## EXERCISE
What is needed is a word-for-word transcript of the listing, free of pictures.

## SUPPLIED MATERIAL

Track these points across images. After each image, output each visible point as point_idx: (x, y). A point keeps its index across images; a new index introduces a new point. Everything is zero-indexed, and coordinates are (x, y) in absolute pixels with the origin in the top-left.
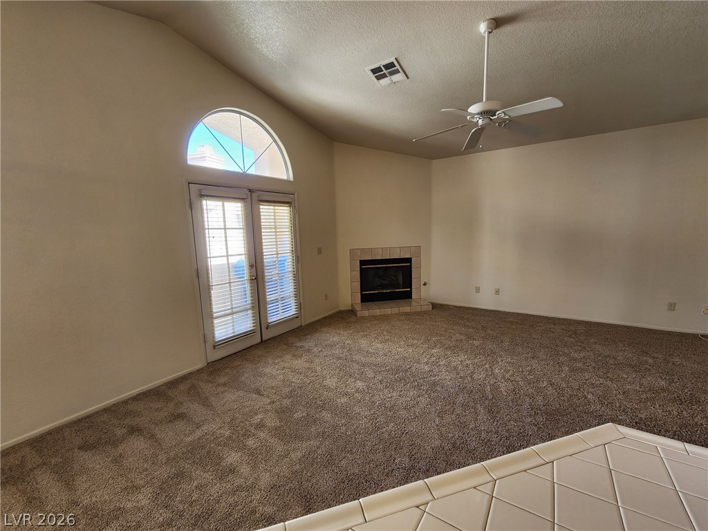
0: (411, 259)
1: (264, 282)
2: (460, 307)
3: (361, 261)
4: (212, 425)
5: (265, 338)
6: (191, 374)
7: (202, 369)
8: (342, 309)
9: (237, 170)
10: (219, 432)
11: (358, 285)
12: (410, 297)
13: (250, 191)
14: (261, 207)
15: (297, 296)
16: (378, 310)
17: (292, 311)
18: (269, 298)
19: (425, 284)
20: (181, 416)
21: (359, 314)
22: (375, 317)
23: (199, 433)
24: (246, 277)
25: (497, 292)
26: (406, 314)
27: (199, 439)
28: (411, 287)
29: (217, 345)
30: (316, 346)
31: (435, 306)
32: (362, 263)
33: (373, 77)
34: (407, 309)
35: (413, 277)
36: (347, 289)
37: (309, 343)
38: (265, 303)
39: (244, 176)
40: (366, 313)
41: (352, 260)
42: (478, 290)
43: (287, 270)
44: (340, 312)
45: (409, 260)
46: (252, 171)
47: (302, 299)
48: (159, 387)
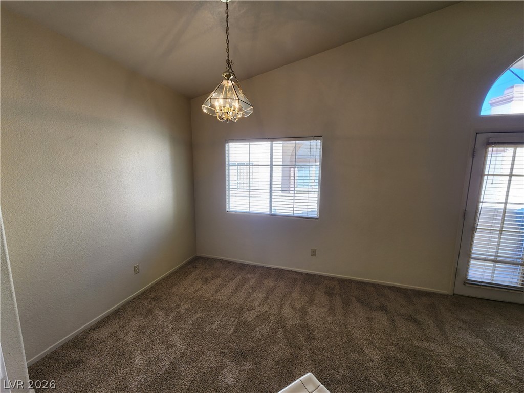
4: (440, 348)
6: (434, 294)
7: (447, 295)
10: (444, 358)
20: (416, 322)
23: (425, 345)
27: (424, 349)
29: (467, 283)
48: (407, 289)
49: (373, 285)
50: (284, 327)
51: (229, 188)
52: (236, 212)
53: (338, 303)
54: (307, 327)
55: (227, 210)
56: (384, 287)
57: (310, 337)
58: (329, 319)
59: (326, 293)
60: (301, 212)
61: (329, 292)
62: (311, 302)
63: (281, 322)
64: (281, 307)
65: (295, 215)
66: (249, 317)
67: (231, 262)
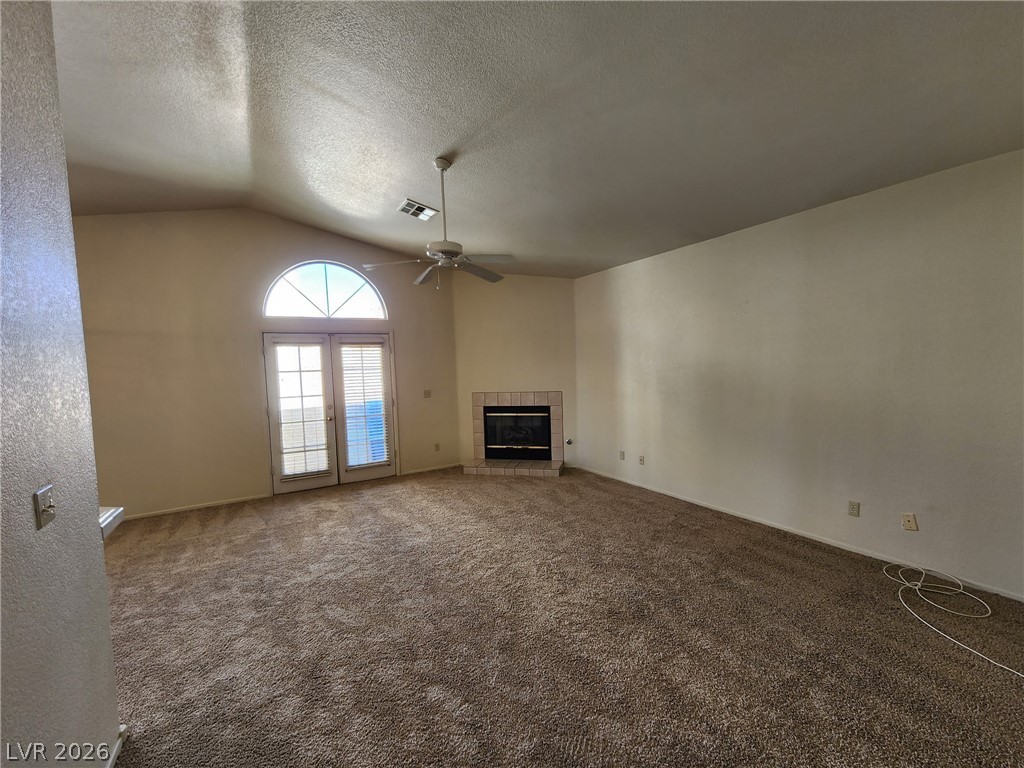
0: (549, 407)
1: (344, 423)
3: (485, 408)
5: (344, 480)
9: (321, 316)
11: (481, 436)
12: (549, 458)
13: (330, 334)
14: (344, 349)
16: (503, 470)
17: (383, 458)
19: (569, 443)
24: (322, 417)
25: (642, 461)
28: (549, 444)
29: (284, 479)
32: (487, 409)
33: (406, 215)
34: (539, 472)
35: (552, 432)
36: (469, 438)
38: (346, 445)
39: (327, 321)
40: (487, 471)
41: (474, 406)
42: (623, 455)
44: (459, 467)
45: (546, 409)
47: (397, 446)
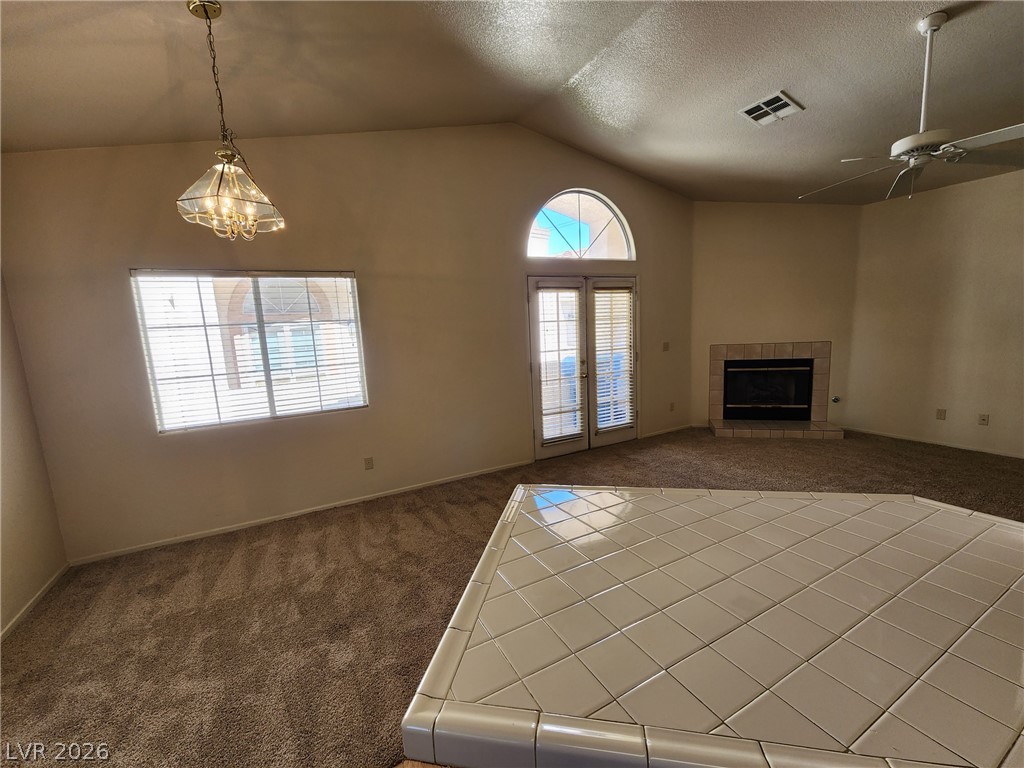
0: (812, 360)
1: (595, 381)
2: (902, 441)
3: (726, 362)
5: (594, 444)
6: (521, 467)
7: (531, 464)
8: (694, 425)
9: (573, 256)
11: (720, 394)
12: (808, 418)
13: (586, 278)
14: (596, 295)
15: (633, 401)
16: (746, 431)
17: (627, 419)
18: (600, 400)
19: (836, 400)
21: (719, 432)
22: (742, 440)
24: (577, 373)
25: (984, 420)
26: (795, 440)
28: (809, 403)
29: (545, 443)
30: (653, 461)
31: (849, 434)
32: (728, 364)
33: (749, 119)
34: (798, 434)
35: (814, 387)
36: (704, 396)
37: (646, 457)
38: (596, 405)
39: (580, 263)
40: (728, 433)
41: (713, 358)
42: (942, 414)
43: (622, 369)
44: (692, 429)
45: (809, 362)
46: (587, 256)
47: (639, 406)
49: (460, 481)
50: (378, 570)
51: (154, 380)
52: (186, 429)
53: (431, 516)
54: (409, 554)
55: (159, 428)
56: (472, 479)
57: (419, 561)
58: (431, 534)
59: (408, 511)
60: (336, 401)
61: (411, 509)
62: (395, 529)
63: (369, 569)
64: (356, 554)
65: (324, 408)
66: (313, 587)
67: (193, 541)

## SOLUTION TO THIS PROBLEM
Track these points across images. After each image, output each visible point as point_idx: (x, y). A point keeps its index across images; a new index introduces a new point. Everything is zero-indexed, and coordinates are (x, y) in absolute pixels with the origin in the top-left.
0: (411, 259)
1: (264, 282)
2: (460, 307)
3: (361, 261)
4: (212, 425)
5: (265, 338)
6: (191, 374)
7: (202, 369)
8: (342, 309)
9: (237, 170)
10: (219, 432)
11: (358, 285)
12: (410, 297)
13: (250, 191)
14: (261, 207)
15: (297, 296)
16: (378, 310)
17: (292, 311)
18: (269, 298)
19: (425, 284)
20: (181, 416)
21: (359, 314)
22: (375, 317)
23: (199, 433)
24: (246, 277)
25: (497, 292)
26: (406, 314)
27: (199, 439)
28: (411, 287)
29: (217, 345)
30: (316, 346)
31: (435, 306)
32: (362, 263)
33: (373, 77)
34: (407, 309)
35: (413, 277)
36: (347, 289)
37: (309, 343)
38: (265, 303)
39: (244, 176)
40: (366, 313)
41: (352, 260)
42: (478, 290)
43: (287, 270)
44: (340, 312)
45: (409, 260)
46: (252, 171)
47: (302, 299)
48: (159, 387)
4: (440, 348)
6: (434, 294)
7: (447, 295)
10: (444, 358)
20: (416, 322)
23: (425, 345)
27: (424, 349)
29: (467, 283)
48: (407, 289)
49: (373, 285)
50: (284, 327)
51: (229, 188)
52: (236, 212)
53: (338, 303)
54: (307, 327)
55: (227, 210)
56: (384, 287)
57: (310, 337)
58: (329, 319)
59: (326, 293)
60: (301, 212)
61: (329, 292)
62: (311, 302)
63: (281, 322)
64: (281, 307)
65: (295, 215)
66: (249, 317)
67: (231, 262)
0: (549, 407)
1: (344, 423)
3: (485, 408)
5: (344, 480)
9: (321, 316)
11: (481, 436)
12: (549, 458)
13: (330, 334)
14: (344, 349)
16: (503, 470)
17: (383, 458)
19: (569, 443)
24: (322, 417)
25: (642, 461)
28: (549, 444)
29: (284, 479)
32: (487, 409)
33: (406, 215)
34: (539, 472)
35: (552, 432)
36: (469, 438)
38: (346, 445)
39: (327, 321)
40: (487, 471)
41: (474, 406)
42: (623, 455)
44: (459, 467)
45: (546, 409)
47: (397, 446)
0: (812, 360)
1: (595, 381)
2: (902, 441)
3: (726, 362)
5: (594, 444)
6: (521, 467)
7: (531, 464)
8: (694, 425)
9: (573, 256)
11: (720, 394)
12: (808, 418)
13: (586, 278)
14: (596, 295)
15: (633, 401)
16: (746, 431)
17: (627, 419)
18: (600, 400)
19: (836, 400)
21: (719, 432)
22: (742, 440)
24: (577, 373)
25: (984, 420)
26: (795, 440)
28: (809, 403)
29: (545, 443)
30: (653, 461)
31: (849, 434)
32: (728, 364)
33: (749, 119)
34: (798, 434)
35: (814, 387)
36: (704, 396)
37: (646, 457)
38: (596, 405)
39: (580, 263)
40: (728, 433)
41: (713, 358)
42: (942, 414)
43: (622, 369)
44: (692, 429)
45: (809, 362)
46: (587, 256)
47: (639, 406)
49: (460, 481)
50: (378, 570)
51: (154, 380)
52: (186, 429)
53: (431, 516)
54: (409, 554)
55: (159, 428)
56: (472, 479)
57: (419, 561)
58: (431, 534)
59: (408, 511)
60: (336, 401)
61: (411, 509)
62: (395, 529)
63: (369, 569)
64: (356, 554)
65: (324, 408)
66: (313, 587)
67: (193, 541)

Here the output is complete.